We dug into the growing body of research on procrastination and highlighted some of the least obvious explanations for why you push things off … and off and off.
So don’t, well, delay. Read on and see which of those theories most resonate with you.
Despite common misconceptions, procrastination isn’t a time-management issue — it’s an emotional one, Carleton University procrastination expert Timothy Pychyl told The New York Times’Charlotte Lieberman.
One paper Pychyl co-authored, cited in The Times, suggests that putting things off is about fixing your mood in the short term instead of dealing with longer-term priorities.

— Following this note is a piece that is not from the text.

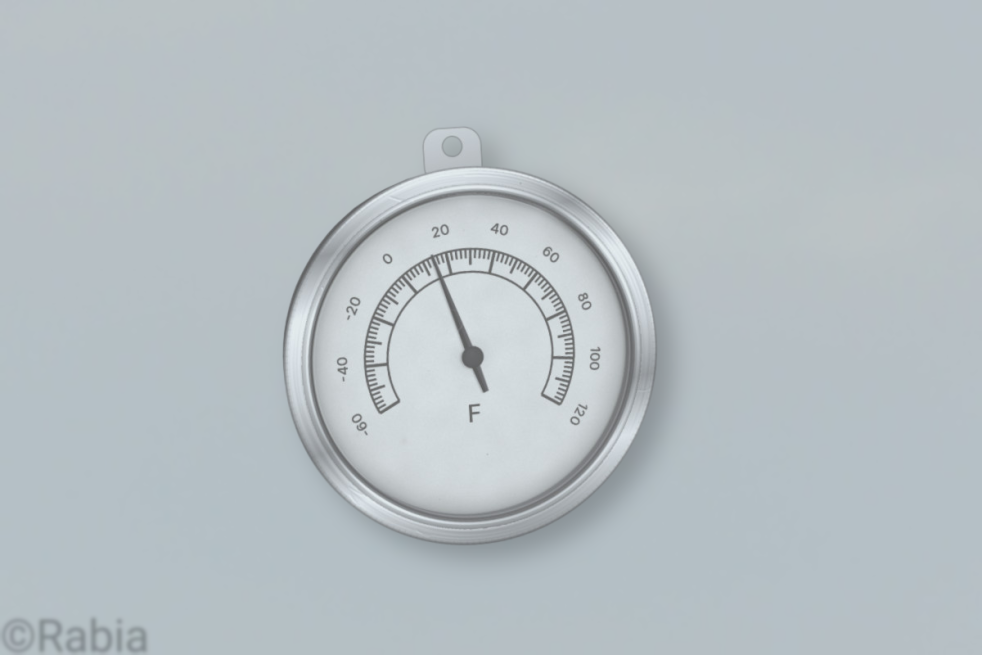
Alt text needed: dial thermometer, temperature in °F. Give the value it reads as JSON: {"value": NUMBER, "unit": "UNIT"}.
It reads {"value": 14, "unit": "°F"}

Research led by Pychyl found that women who grew up with authoritarian fathers (those who place a high value on obedience and aren’t particularly warm) are more likely to procrastinate as adults.
Writing in Psychology Today, Pychyl says that’s possibly because procrastination is a passive aggressive way to rebel against external agents of control — something they weren’t able to do when they were young.

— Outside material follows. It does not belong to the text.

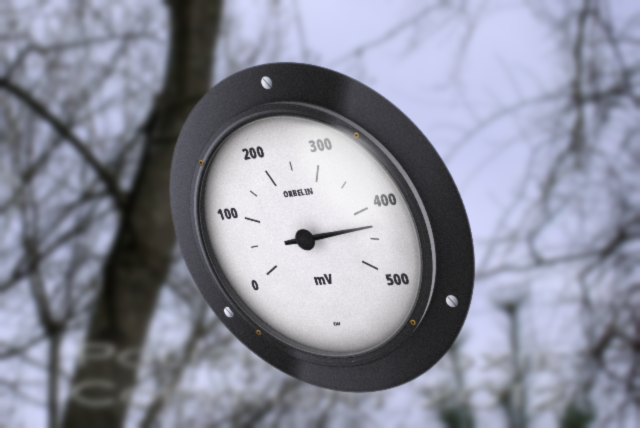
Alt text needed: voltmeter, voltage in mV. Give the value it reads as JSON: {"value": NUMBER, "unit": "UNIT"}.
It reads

One study published in the Journal of Consumer Research found that people who think a deadline falls in a time like the present will be less likely to procrastinate than people who think a deadline falls in a time unlike the present.
In other words, if it’s March 2019 and you find out a project is due in January 2020, you’ll be more likely to procrastinate than if it’s March 2019 and you find out the project is due in December 2019. That’s because we categorize time in terms of years, and a same-year deadline seems sooner than a next-year deadline, even if they’re both six months away.

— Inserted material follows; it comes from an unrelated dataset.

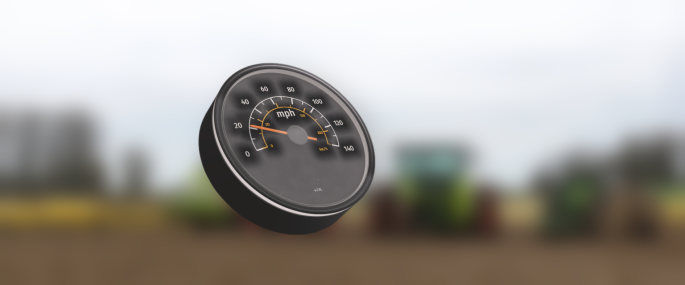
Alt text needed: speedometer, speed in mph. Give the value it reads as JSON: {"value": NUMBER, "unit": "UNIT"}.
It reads {"value": 20, "unit": "mph"}
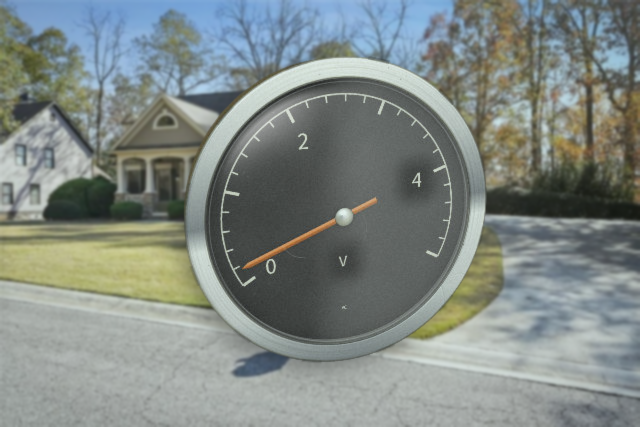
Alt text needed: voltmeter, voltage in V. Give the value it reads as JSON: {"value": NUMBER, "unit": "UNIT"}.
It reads {"value": 0.2, "unit": "V"}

The next time you find out an assignment is due the following week, try reframing the deadline as “like the present.” In the study, participants achieved this by looking at a calendar in which the current date and the due date were the same color.
Losing 20 pounds might seem like a tremendous undertaking, so it’s tempting to put it off endlessly.
People with this mentality “think of the 20 pounds rather than the day-to-day struggle of chipping off the weight and gradually reaching a goal,” psychotherapist Judith Belmont told Today Health.
One way to combat this type of thinking is to break things up into smaller tasks. As Belmont suggests, think about cutting out a few hundred calories every day (or whatever your doctor suggests) to make the goal seem more manageable.
Procrastinators tend to be more stressed than other people — even before they start procrastinating.
According to a study published in the journal Self and Identity, that’s possibly because they have self-defeating thoughts like, “I’m simply too stupid to benefit from more studying, so I’ll just hang out on Facebook.”
On the other hand, people who are kind to themselves during difficult times are better at self-regulating, which involves the capacity to control your impulses.
Other research by Pychyl, published in the journal Personality and Individual Differences, found that undergrads who felt less similar to their future self — whether 10 years or two months down the road — were more likely to procrastinate on their school work. And an earlier review of studies from the European Journal of Personality suggests that procrastinators are less likely to think about and plan for the future.
As psychiatrist and neuroscientist Judson Brewer told The Times, one way to beat procrastination is to come up with a “Bigger Better Offer,” or a way to relieve whatever you’re feeling right now without making life harder for your future self.
Another option, which Pychyl shared with The Times, is to consider what step you’d take next if you weren’t procrastinating: “What’s the next action I’d take on this if I were going to do it, even though I’m not?”